DATA FOR THIS EXERCISE >>
------------------------

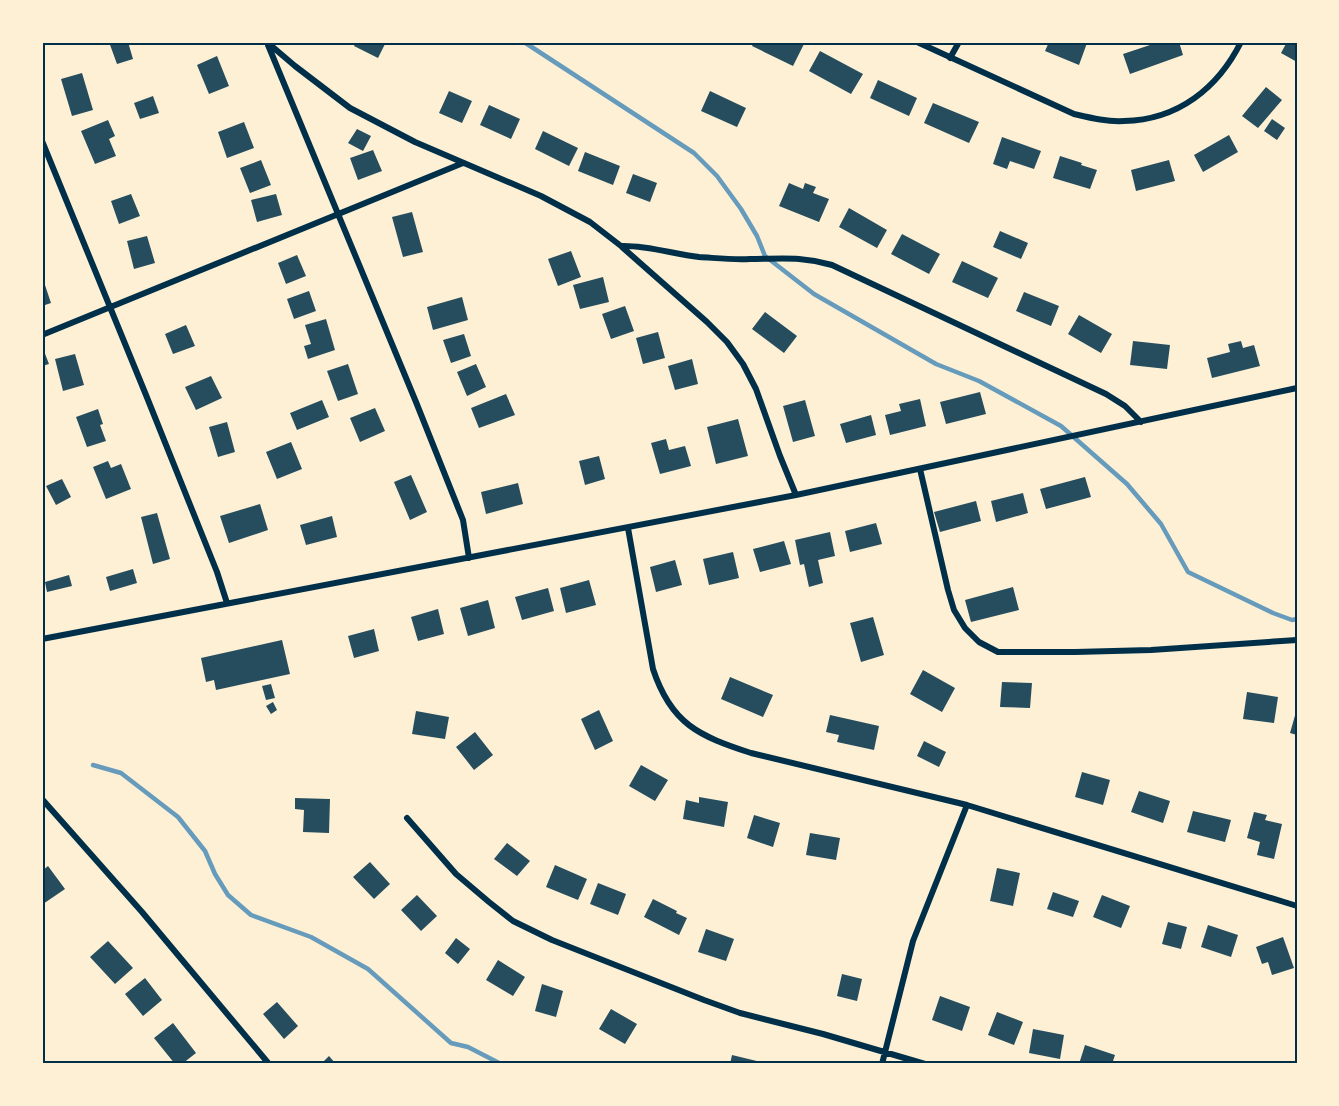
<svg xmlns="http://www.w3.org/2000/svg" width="1339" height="1106" font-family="Rubik,sans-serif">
  <rect width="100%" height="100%" fill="#fdf0d5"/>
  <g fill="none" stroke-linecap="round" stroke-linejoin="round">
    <!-- stream -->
    <path stroke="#669bbc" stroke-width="4.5" d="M 524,42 L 694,153 L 717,176 L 741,209 L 757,236 L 765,256 L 814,294 L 936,364 L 979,381 L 1061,426 L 1127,484 L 1161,524 L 1188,572 L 1273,613 L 1292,620 L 1297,619
      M 93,765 L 121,773 L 178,817 L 205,851 L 215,874 L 228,895 L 251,915 L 311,937 L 368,969 L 451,1043 L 468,1047 L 501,1064"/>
  </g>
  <!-- building -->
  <path fill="#264d5e" d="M 109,42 L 128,42 L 133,59 L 117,64 Z
    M 356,42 L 386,42 L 378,58 L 354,46 Z
    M 754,42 L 801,42 L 804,44 L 793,66 L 752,46 Z
    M 1049,42 L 1084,42 L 1087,43 L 1079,65 L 1045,51 Z
    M 1159,42 L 1179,42 L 1183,55 L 1130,74 L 1123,54 Z
    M 1287,42 L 1297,42 L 1297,62 L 1281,53 Z
    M 820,51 L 863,74 L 851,94 L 809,71 Z
    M 217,56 L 229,86 L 209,94 L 197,65 Z
    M 82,73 L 93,110 L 72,116 L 61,79 Z
    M 878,80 L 917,98 L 909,116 L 870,98 Z
    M 1266,87 L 1282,100 L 1258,128 L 1242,116 Z
    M 449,91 L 472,101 L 462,123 L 439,113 Z
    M 710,91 L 746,108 L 737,127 L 701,111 Z
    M 153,96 L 159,113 L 140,119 L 134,103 Z
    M 933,103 L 979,122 L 969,143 L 924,123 Z
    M 489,105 L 520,119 L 511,139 L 480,125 Z
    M 1272,119 L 1285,128 L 1277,140 L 1264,131 Z
    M 108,120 L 115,136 L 109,139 L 116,156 L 95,164 L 81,131 Z
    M 244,122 L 254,148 L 227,158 L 218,132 Z
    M 357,129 L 371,136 L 363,151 L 348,143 Z
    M 543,131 L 578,148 L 569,166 L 535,149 Z
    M 1229,135 L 1238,152 L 1203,172 L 1194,155 Z
    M 1002,137 L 1041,151 L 1034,169 L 1010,161 L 1007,169 L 993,164 Z
    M 373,150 L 382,171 L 358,180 L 350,158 Z
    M 585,152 L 620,166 L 613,185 L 578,171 Z
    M 1060,156 L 1082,163 L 1081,165 L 1097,170 L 1090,189 L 1053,178 Z
    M 261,160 L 271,185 L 250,193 L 240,168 Z
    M 1169,160 L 1175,181 L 1136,191 L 1131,170 Z
    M 633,174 L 657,183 L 650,202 L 626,193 Z
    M 789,183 L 803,189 L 805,183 L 816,187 L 813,193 L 829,199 L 819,222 L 779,206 Z
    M 131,194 L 140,216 L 119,224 L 111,201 Z
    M 276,194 L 282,215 L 257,222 L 251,200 Z
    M 849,208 L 887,230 L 877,248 L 839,227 Z
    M 412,212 L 423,252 L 403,257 L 392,217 Z
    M 1000,231 L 1028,243 L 1021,259 L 993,247 Z
    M 902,234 L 940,254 L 929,274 L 891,254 Z
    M 147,236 L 155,263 L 134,269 L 127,241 Z
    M 571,251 L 581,277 L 558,286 L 548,259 Z
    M 297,255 L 306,276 L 286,284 L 278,263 Z
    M 962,261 L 998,278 L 988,298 L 952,282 Z
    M 42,276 L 51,303 L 42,306 Z
    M 603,277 L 609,302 L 580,309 L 573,285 Z
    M 309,291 L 316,311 L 294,319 L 287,299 Z
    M 1024,292 L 1059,306 L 1051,326 L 1016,311 Z
    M 462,297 L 468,320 L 433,330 L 427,307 Z
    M 625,306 L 634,331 L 611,339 L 602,314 Z
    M 765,312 L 797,336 L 784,353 L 752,329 Z
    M 1079,315 L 1112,334 L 1101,353 L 1068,334 Z
    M 326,319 L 335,350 L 308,359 L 304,346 L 311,344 L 305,325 Z
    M 186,325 L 195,346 L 173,354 L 165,334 Z
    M 658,332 L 665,358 L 643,364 L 636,338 Z
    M 464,334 L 471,356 L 451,363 L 443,340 Z
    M 1133,341 L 1170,345 L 1167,369 L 1130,365 Z
    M 1241,341 L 1243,348 L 1254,345 L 1260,366 L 1212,378 L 1207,358 L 1230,352 L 1228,344 Z
    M 42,346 L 49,364 L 42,366 Z
    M 75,354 L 84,385 L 63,391 L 55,359 Z
    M 692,359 L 698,384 L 675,390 L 668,366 Z
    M 348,364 L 358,394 L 338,401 L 327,371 Z
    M 476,364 L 486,387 L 467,396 L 457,372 Z
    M 211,376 L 222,398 L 196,410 L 185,387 Z
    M 980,392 L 986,414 L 946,424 L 940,402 Z
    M 506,394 L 515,415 L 479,428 L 471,408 Z
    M 920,399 L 926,426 L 890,435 L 885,415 L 901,411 L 899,404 Z
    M 322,400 L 329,417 L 297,430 L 290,413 Z
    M 805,400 L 815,436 L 793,442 L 783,406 Z
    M 375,408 L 385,431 L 360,442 L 350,418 Z
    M 98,409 L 103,424 L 100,425 L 106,441 L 87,447 L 76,417 Z
    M 871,415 L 876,435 L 846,443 L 840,424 Z
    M 738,419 L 748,456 L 716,464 L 707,427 Z
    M 227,422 L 235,452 L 218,457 L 209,427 Z
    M 666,439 L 669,450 L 685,446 L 691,466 L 660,474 L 651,443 Z
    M 291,442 L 302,469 L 277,479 L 266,452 Z
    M 599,456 L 605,479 L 585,485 L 579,461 Z
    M 108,461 L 111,468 L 121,464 L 131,489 L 106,499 L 93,467 Z
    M 411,475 L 427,512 L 410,520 L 394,482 Z
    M 1085,477 L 1091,497 L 1046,509 L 1040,489 Z
    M 62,479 L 71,497 L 56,505 L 46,486 Z
    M 518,483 L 523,504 L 486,514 L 481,492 Z
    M 1023,493 L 1028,513 L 996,522 L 991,501 Z
    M 976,501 L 981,521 L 940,532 L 934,512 Z
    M 260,504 L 268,530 L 229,543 L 220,516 Z
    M 157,513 L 170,559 L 153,564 L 141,517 Z
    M 332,516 L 337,537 L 306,545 L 300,525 Z
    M 876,523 L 882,544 L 850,552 L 845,531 Z
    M 830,532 L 835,556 L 818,560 L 823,583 L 809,587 L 804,564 L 800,565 L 795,540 Z
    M 784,541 L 791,564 L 760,572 L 753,549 Z
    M 733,552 L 739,578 L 709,585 L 703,559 Z
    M 675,560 L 682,585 L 656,592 L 650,567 Z
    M 133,569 L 137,583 L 110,591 L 106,577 Z
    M 69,575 L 72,586 L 47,592 L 45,582 Z
    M 589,580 L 596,605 L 566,613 L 560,588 Z
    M 1013,587 L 1019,610 L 971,622 L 965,600 Z
    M 548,588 L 554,611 L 522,620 L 515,597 Z
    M 488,600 L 495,628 L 468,636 L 460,608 Z
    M 438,609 L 444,634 L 418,641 L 411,617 Z
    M 873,617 L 884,655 L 861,662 L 850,623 Z
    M 374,629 L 379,651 L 354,658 L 348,636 Z
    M 282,640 L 290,674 L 216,690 L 214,680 L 206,682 L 201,658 Z
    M 923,670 L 955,688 L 942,712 L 910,694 Z
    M 730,677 L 773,695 L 763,717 L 721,699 Z
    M 1002,682 L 1032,683 L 1030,708 L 1000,707 Z
    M 271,684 L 275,698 L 266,700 L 262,686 Z
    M 1247,692 L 1278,697 L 1274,723 L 1243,719 Z
    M 273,702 L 277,710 L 271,714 L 266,706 Z
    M 599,710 L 613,741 L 595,750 L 581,719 Z
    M 416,711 L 449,717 L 445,739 L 412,734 Z
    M 1296,712 L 1297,713 L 1297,735 L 1290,733 Z
    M 830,715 L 879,726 L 874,750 L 837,742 L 839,735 L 826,732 Z
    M 475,732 L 493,755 L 474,770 L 456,747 Z
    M 924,741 L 946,752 L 939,767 L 917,756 Z
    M 641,765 L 668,780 L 655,801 L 629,786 Z
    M 1082,772 L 1110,780 L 1103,805 L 1075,797 Z
    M 1139,791 L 1170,801 L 1163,823 L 1131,812 Z
    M 699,797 L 728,802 L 724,827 L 683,819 L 686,800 L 699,803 Z
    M 295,798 L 330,799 L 329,833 L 303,832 L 304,810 L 295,809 Z
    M 1193,811 L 1231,820 L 1225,842 L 1187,832 Z
    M 1254,812 L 1267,815 L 1265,820 L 1282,824 L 1274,859 L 1257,855 L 1260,842 L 1247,838 Z
    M 754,815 L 780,823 L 773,847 L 747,838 Z
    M 810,833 L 840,838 L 836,860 L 806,855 Z
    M 507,843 L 530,861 L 517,876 L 494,859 Z
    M 370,862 L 390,884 L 374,899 L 353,877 Z
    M 555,865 L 587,879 L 578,900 L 546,887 Z
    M 48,866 L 65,889 L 43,904 L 42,871 Z
    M 997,868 L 1020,873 L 1013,906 L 990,901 Z
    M 598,883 L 626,894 L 618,915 L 590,904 Z
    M 1053,892 L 1079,901 L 1073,917 L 1047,909 Z
    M 417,895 L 437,916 L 421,931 L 401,910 Z
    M 1102,895 L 1130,906 L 1121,928 L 1093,917 Z
    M 653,899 L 677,911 L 676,913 L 687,918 L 679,935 L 644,917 Z
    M 1168,922 L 1187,927 L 1181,949 L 1162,944 Z
    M 1208,925 L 1238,935 L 1231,957 L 1201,947 Z
    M 706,929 L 734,939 L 726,961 L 698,952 Z
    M 1283,937 L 1294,968 L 1272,975 L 1268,962 L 1262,964 L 1256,947 Z
    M 456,938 L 470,949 L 458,964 L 445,953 Z
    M 108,941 L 133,968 L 115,984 L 90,957 Z
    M 498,960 L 525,977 L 513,996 L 486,980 Z
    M 842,974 L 862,979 L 857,1001 L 837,996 Z
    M 145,978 L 162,1000 L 143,1016 L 125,994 Z
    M 542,984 L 563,991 L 556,1017 L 535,1011 Z
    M 940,996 L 970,1007 L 962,1031 L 932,1020 Z
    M 277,1002 L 298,1026 L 284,1039 L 263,1014 Z
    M 611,1009 L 637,1024 L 625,1044 L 599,1029 Z
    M 997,1012 L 1023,1022 L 1014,1045 L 988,1035 Z
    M 173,1023 L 196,1053 L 182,1064 L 175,1064 L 154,1038 Z
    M 1033,1029 L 1064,1035 L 1060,1059 L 1029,1053 Z
    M 1085,1045 L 1115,1055 L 1112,1064 L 1079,1064 Z
    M 732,1055 L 765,1063 L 765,1064 L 730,1064 Z
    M 329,1056 L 336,1064 L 321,1064 Z"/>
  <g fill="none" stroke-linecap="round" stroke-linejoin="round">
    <!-- minor -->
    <path stroke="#003049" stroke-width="6" d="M 917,42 L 1074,114 C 1091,118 1107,122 1124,121 C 1178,120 1218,88 1241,42
      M 268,43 L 295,66 L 350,108 L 415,142 L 541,196 L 590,222 L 621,246 C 647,245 673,254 699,257 C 716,258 733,260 750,259 C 781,259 801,256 832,265 L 1106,394 L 1125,406 L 1141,422
      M 268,45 L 416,402 L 463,520 L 469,558
      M 950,58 L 959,42
      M 42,141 L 146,395 L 217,572 L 227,603
      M 622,247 L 707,322 L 727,342 L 743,364 L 756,389 L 780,456 L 796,495
      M 42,335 L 463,163
      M 920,469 L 948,590 L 954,610 L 965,628 L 979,642 L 998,652 L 1075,652 L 1151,650 L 1297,640
      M 628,528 L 653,669 C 671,724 699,736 751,753 L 967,805 L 1297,906
      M 42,639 L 796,495 L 1297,388
      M 42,799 L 142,912 L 269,1064
      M 407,818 L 456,874 L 489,902 L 513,921 L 552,940 L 704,1000 L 740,1013 L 823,1034 L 925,1064
      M 882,1064 L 913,941 L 967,805"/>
  </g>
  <!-- border -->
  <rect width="1339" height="1106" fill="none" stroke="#fdf0d5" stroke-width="87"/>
  <rect x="44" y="44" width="1252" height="1018" fill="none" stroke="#003049" stroke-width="2"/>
</svg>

------------------------

YOUR TASK >> Everything from the line containing "M 173,1023 L" through the final line of the entries is to be written out exactly. No other lines belong in the answer.

EXPECTED ANSWER >>
    M 173,1023 L 196,1053 L 182,1064 L 175,1064 L 154,1038 Z
    M 1033,1029 L 1064,1035 L 1060,1059 L 1029,1053 Z
    M 1085,1045 L 1115,1055 L 1112,1064 L 1079,1064 Z
    M 732,1055 L 765,1063 L 765,1064 L 730,1064 Z
    M 329,1056 L 336,1064 L 321,1064 Z"/>
  <g fill="none" stroke-linecap="round" stroke-linejoin="round">
    <!-- minor -->
    <path stroke="#003049" stroke-width="6" d="M 917,42 L 1074,114 C 1091,118 1107,122 1124,121 C 1178,120 1218,88 1241,42
      M 268,43 L 295,66 L 350,108 L 415,142 L 541,196 L 590,222 L 621,246 C 647,245 673,254 699,257 C 716,258 733,260 750,259 C 781,259 801,256 832,265 L 1106,394 L 1125,406 L 1141,422
      M 268,45 L 416,402 L 463,520 L 469,558
      M 950,58 L 959,42
      M 42,141 L 146,395 L 217,572 L 227,603
      M 622,247 L 707,322 L 727,342 L 743,364 L 756,389 L 780,456 L 796,495
      M 42,335 L 463,163
      M 920,469 L 948,590 L 954,610 L 965,628 L 979,642 L 998,652 L 1075,652 L 1151,650 L 1297,640
      M 628,528 L 653,669 C 671,724 699,736 751,753 L 967,805 L 1297,906
      M 42,639 L 796,495 L 1297,388
      M 42,799 L 142,912 L 269,1064
      M 407,818 L 456,874 L 489,902 L 513,921 L 552,940 L 704,1000 L 740,1013 L 823,1034 L 925,1064
      M 882,1064 L 913,941 L 967,805"/>
  </g>
  <!-- border -->
  <rect width="1339" height="1106" fill="none" stroke="#fdf0d5" stroke-width="87"/>
  <rect x="44" y="44" width="1252" height="1018" fill="none" stroke="#003049" stroke-width="2"/>
</svg>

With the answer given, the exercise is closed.